TASK REQUIREMENTS:
Where a line of the records holds the string "brightfield", copy that line.

SUPPLIED ENTRIES:
□ □ □
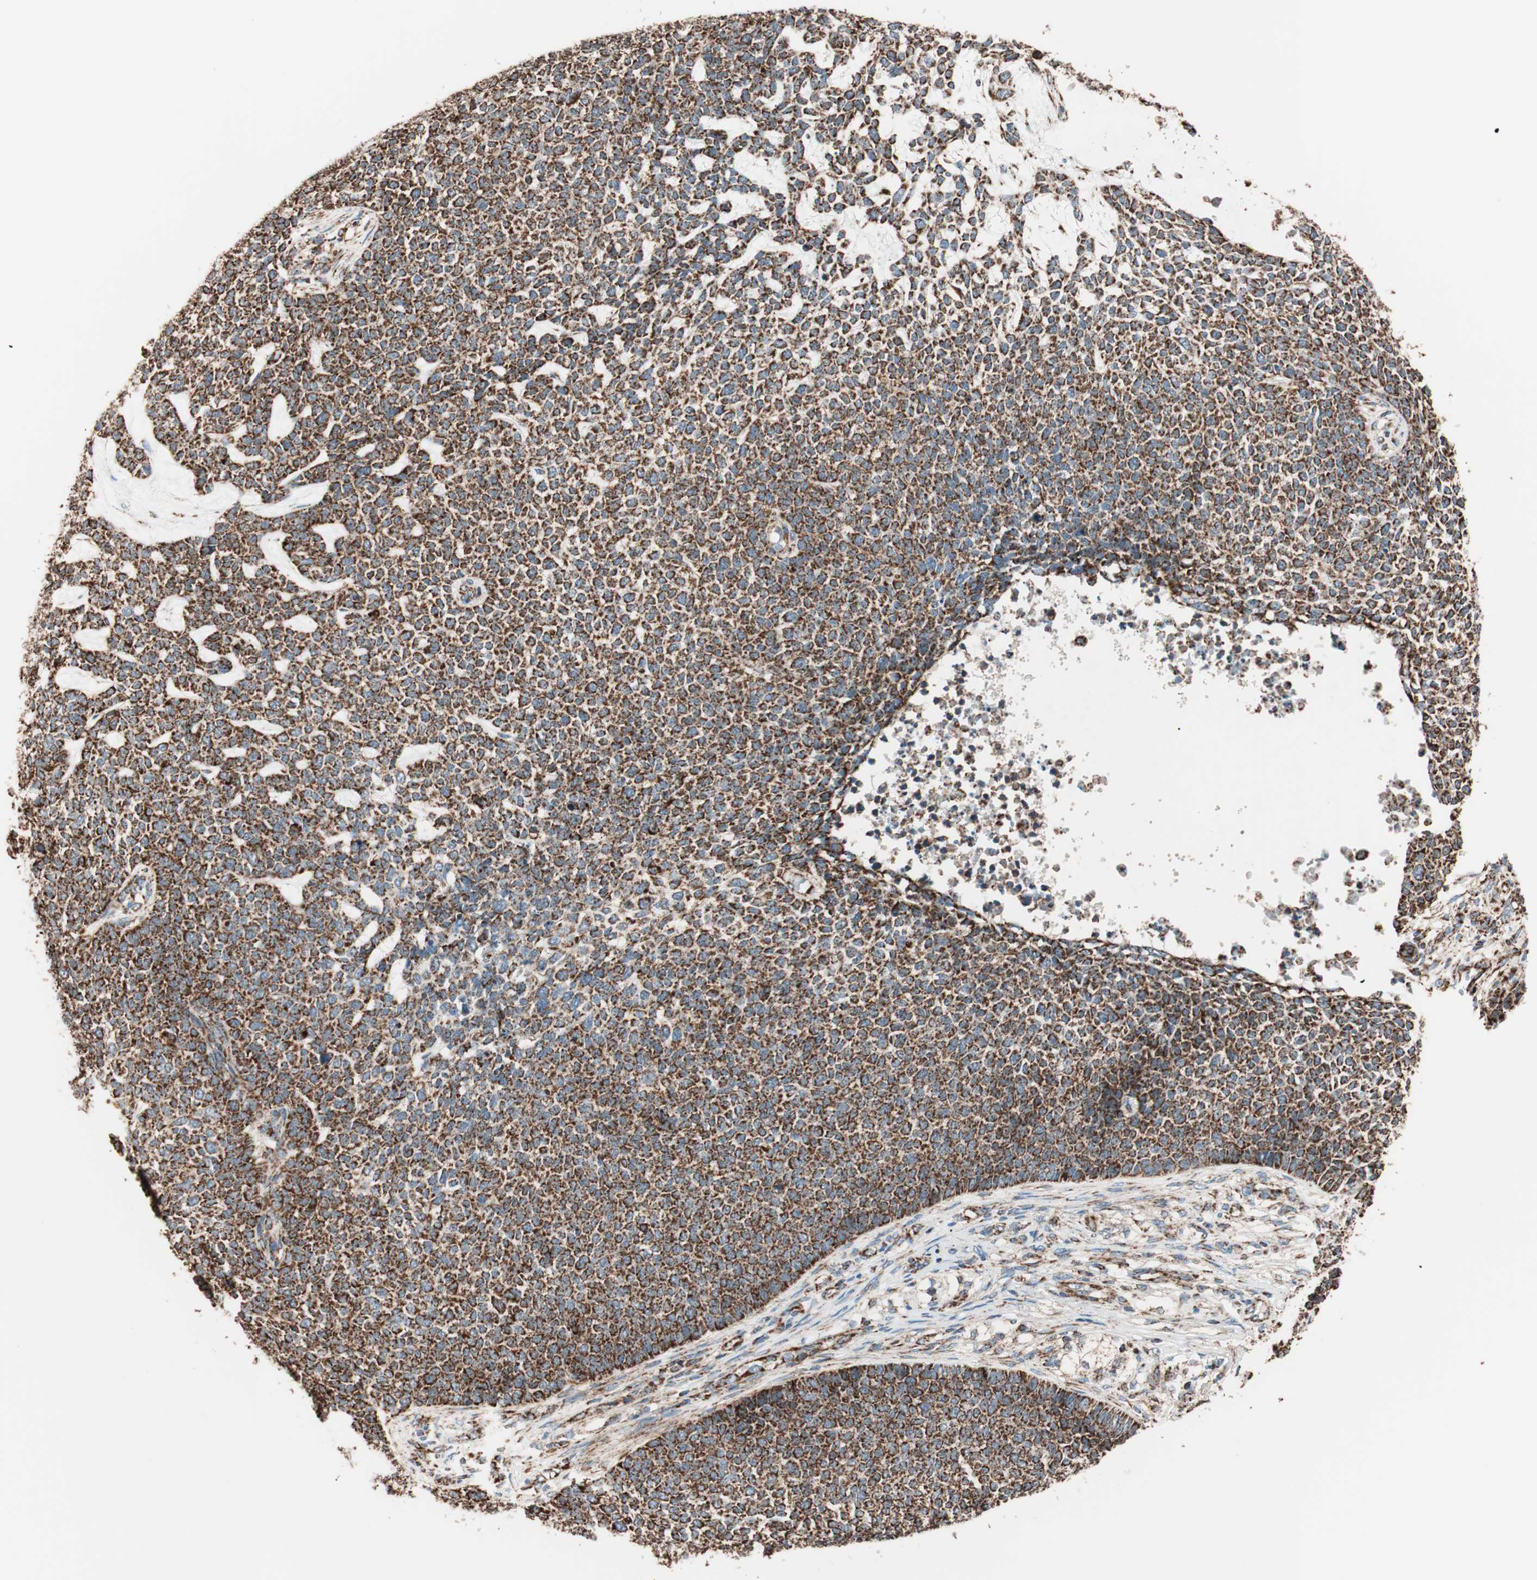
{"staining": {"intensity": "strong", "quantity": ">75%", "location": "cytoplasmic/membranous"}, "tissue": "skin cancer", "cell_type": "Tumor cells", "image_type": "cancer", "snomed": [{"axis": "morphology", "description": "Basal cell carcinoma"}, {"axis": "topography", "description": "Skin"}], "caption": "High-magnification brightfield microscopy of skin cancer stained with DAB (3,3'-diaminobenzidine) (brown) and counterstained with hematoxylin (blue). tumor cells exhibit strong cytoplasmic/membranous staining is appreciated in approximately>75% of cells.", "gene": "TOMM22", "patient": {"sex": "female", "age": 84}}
□ □ □
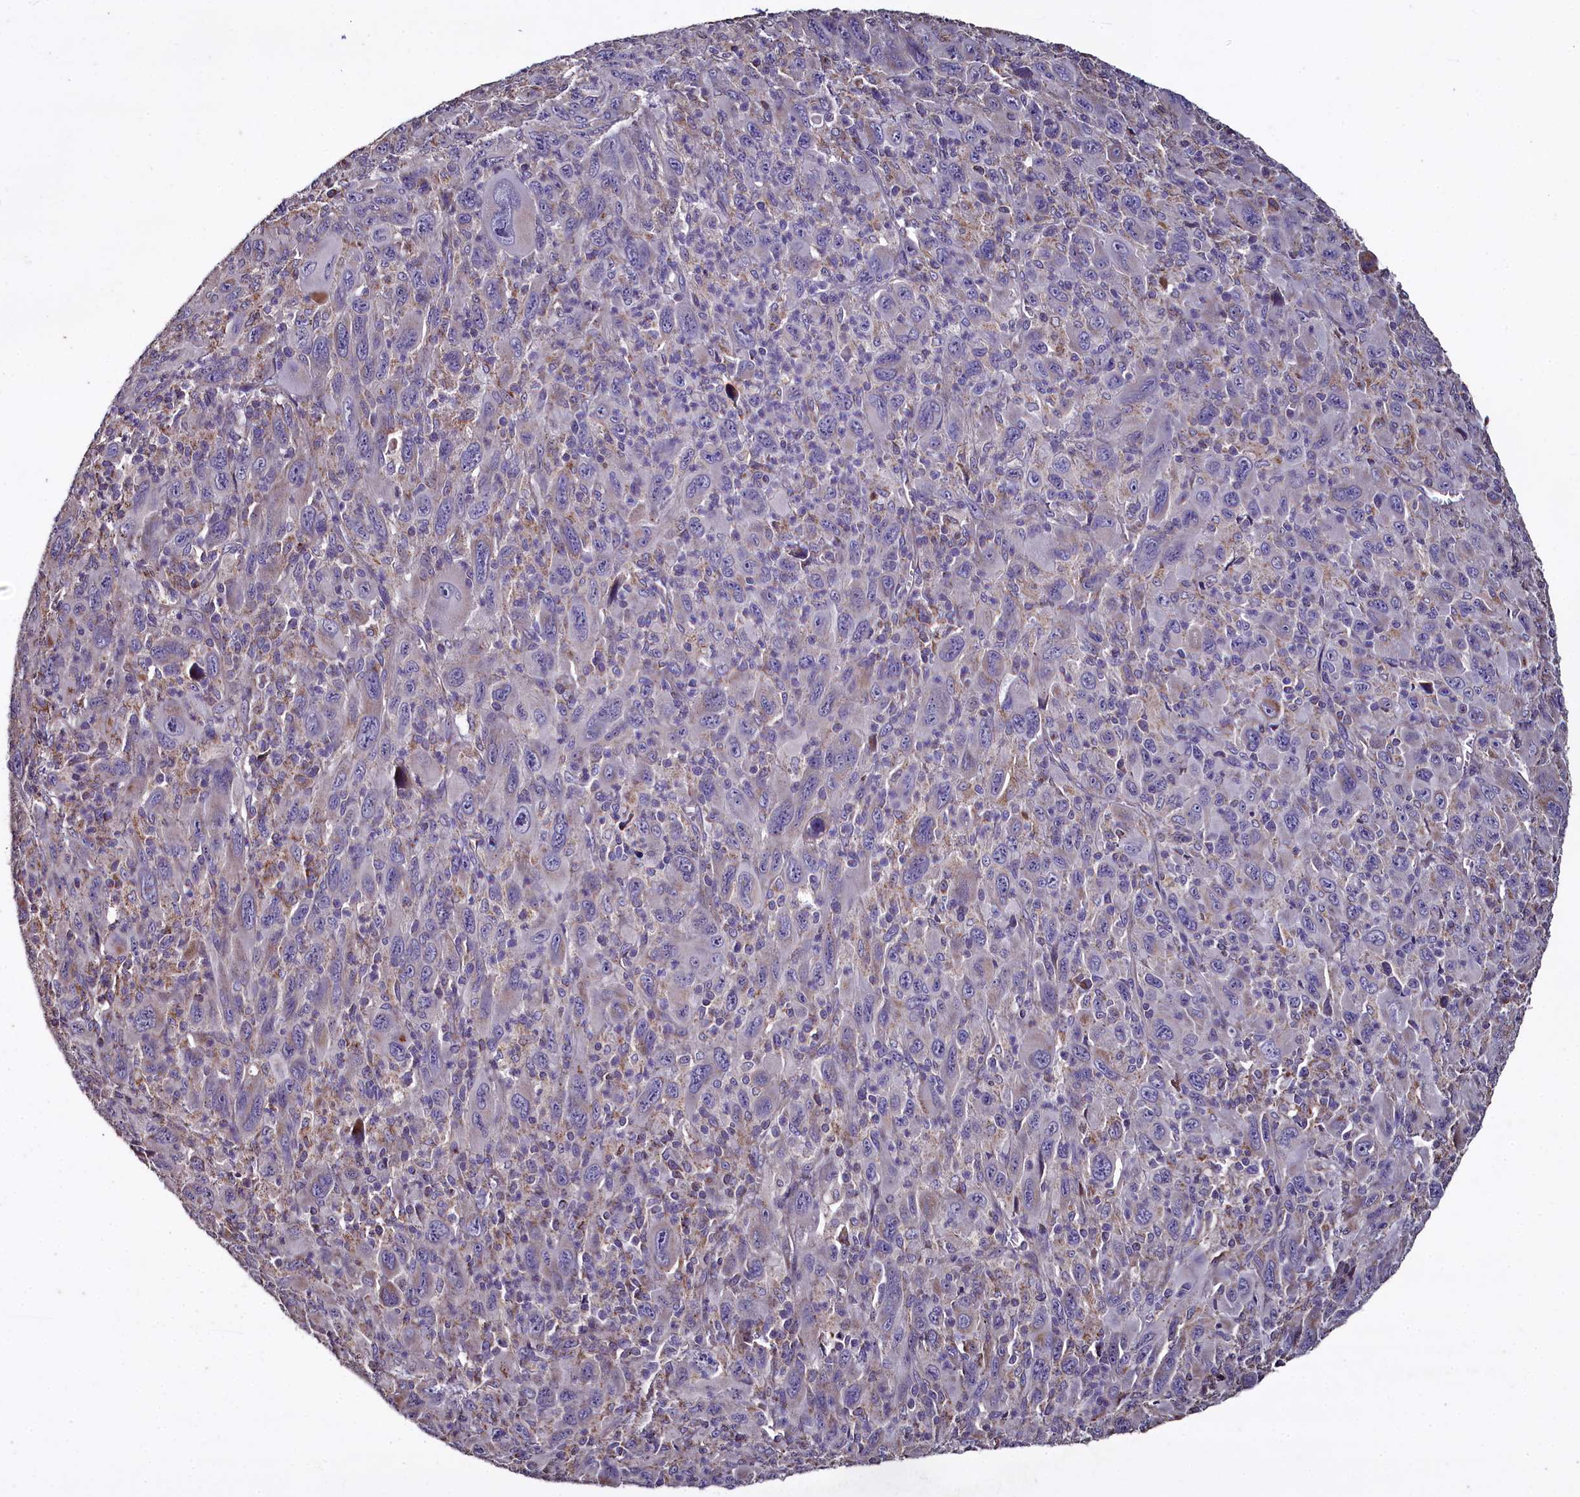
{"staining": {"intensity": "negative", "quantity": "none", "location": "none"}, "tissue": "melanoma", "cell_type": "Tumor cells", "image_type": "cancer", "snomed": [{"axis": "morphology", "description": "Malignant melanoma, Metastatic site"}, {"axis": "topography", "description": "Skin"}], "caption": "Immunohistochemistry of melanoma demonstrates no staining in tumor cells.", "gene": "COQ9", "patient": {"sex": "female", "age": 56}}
□ □ □
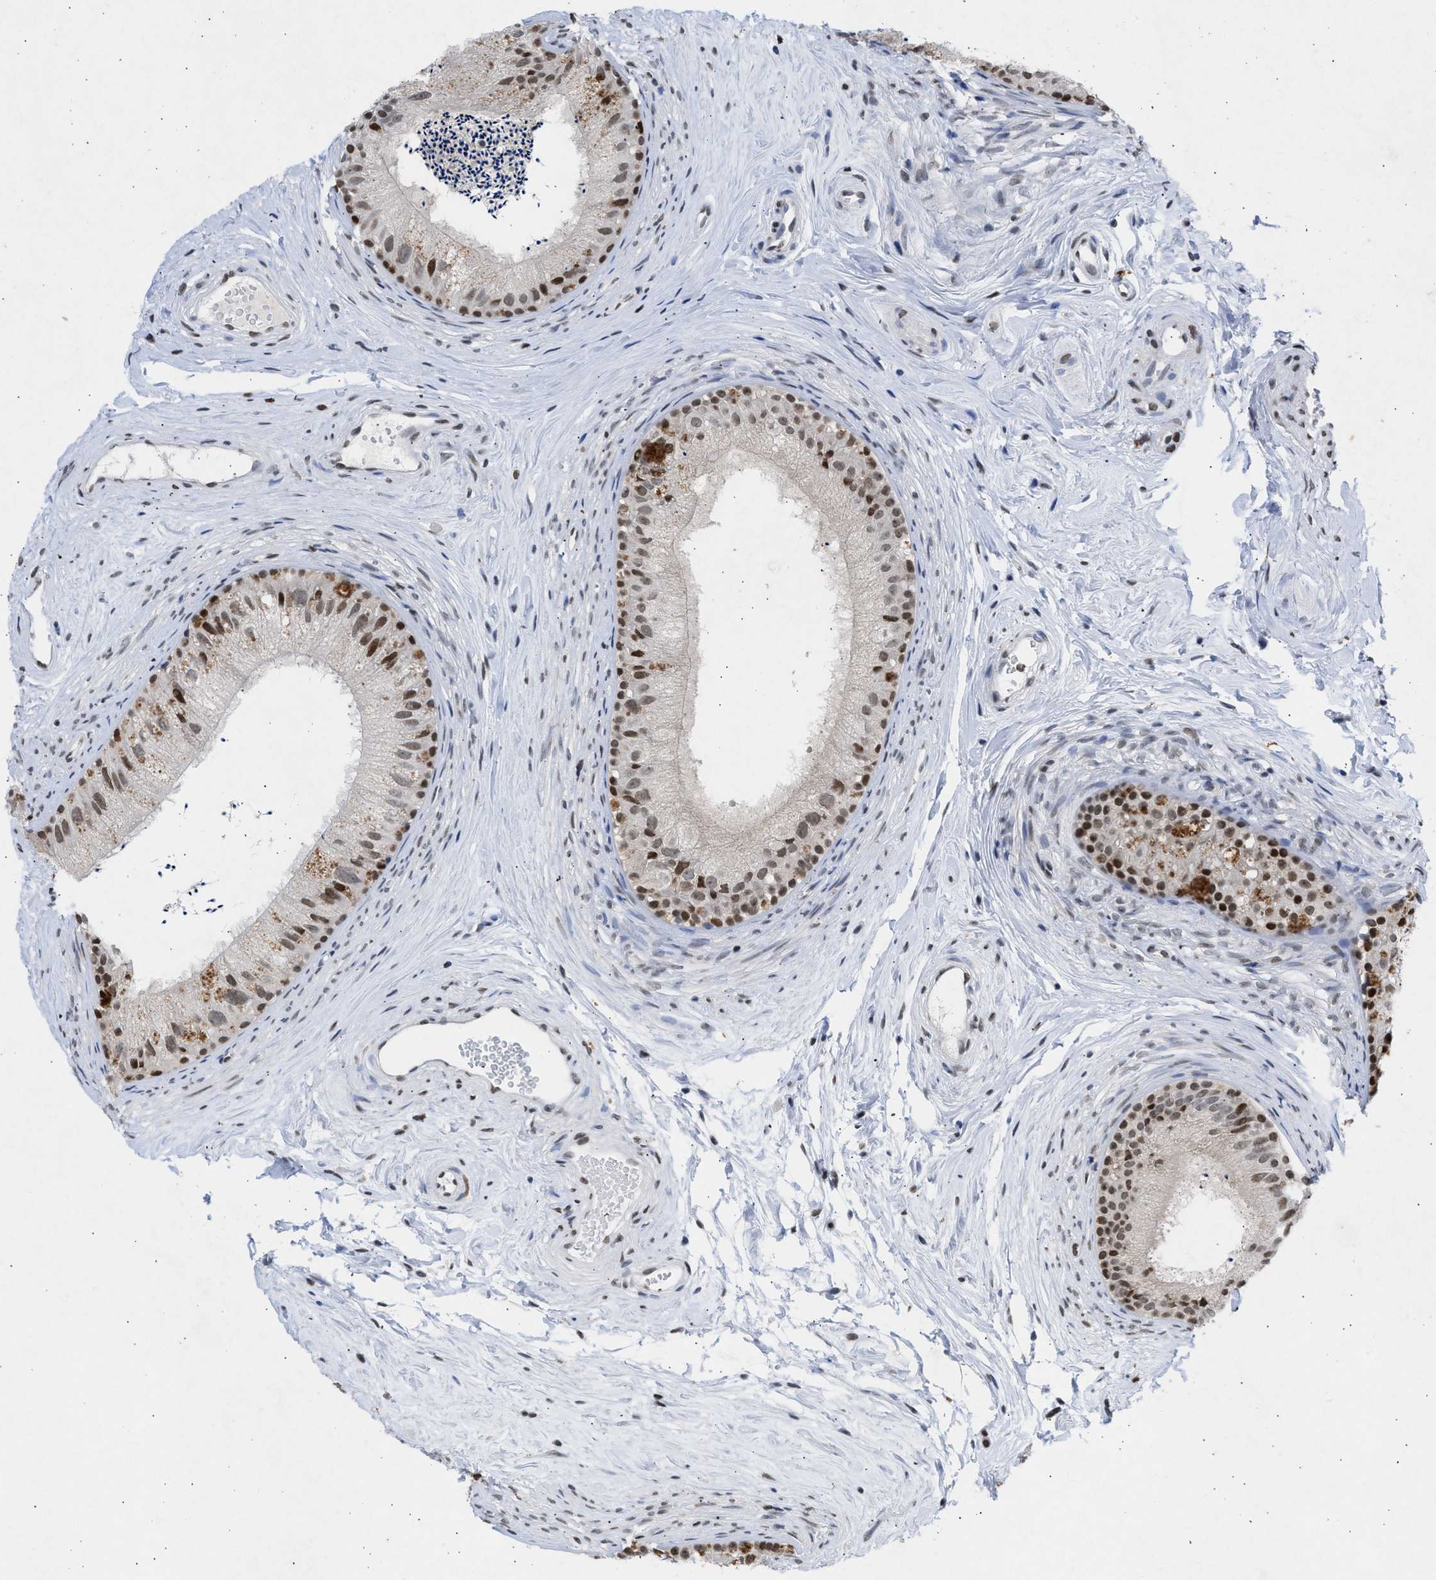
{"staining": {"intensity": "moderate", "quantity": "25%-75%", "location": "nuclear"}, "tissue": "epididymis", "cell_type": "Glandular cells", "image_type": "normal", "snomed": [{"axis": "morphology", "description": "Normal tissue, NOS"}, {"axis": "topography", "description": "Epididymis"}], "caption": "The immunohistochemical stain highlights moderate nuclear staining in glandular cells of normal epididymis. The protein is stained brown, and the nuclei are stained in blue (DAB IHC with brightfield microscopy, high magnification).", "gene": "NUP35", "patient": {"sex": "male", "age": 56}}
□ □ □
SOLUTION TO THIS TASK:
{"staining": {"intensity": "strong", "quantity": ">75%", "location": "cytoplasmic/membranous"}, "tissue": "skin cancer", "cell_type": "Tumor cells", "image_type": "cancer", "snomed": [{"axis": "morphology", "description": "Basal cell carcinoma"}, {"axis": "topography", "description": "Skin"}], "caption": "High-magnification brightfield microscopy of skin cancer stained with DAB (3,3'-diaminobenzidine) (brown) and counterstained with hematoxylin (blue). tumor cells exhibit strong cytoplasmic/membranous staining is appreciated in approximately>75% of cells.", "gene": "TOMM22", "patient": {"sex": "female", "age": 84}}
{"staining": {"intensity": "moderate", "quantity": "25%-75%", "location": "nuclear"}, "tissue": "epididymis", "cell_type": "Glandular cells", "image_type": "normal", "snomed": [{"axis": "morphology", "description": "Normal tissue, NOS"}, {"axis": "topography", "description": "Epididymis"}], "caption": "The immunohistochemical stain highlights moderate nuclear staining in glandular cells of normal epididymis. The protein is stained brown, and the nuclei are stained in blue (DAB IHC with brightfield microscopy, high magnification).", "gene": "NUP35", "patient": {"sex": "male", "age": 56}}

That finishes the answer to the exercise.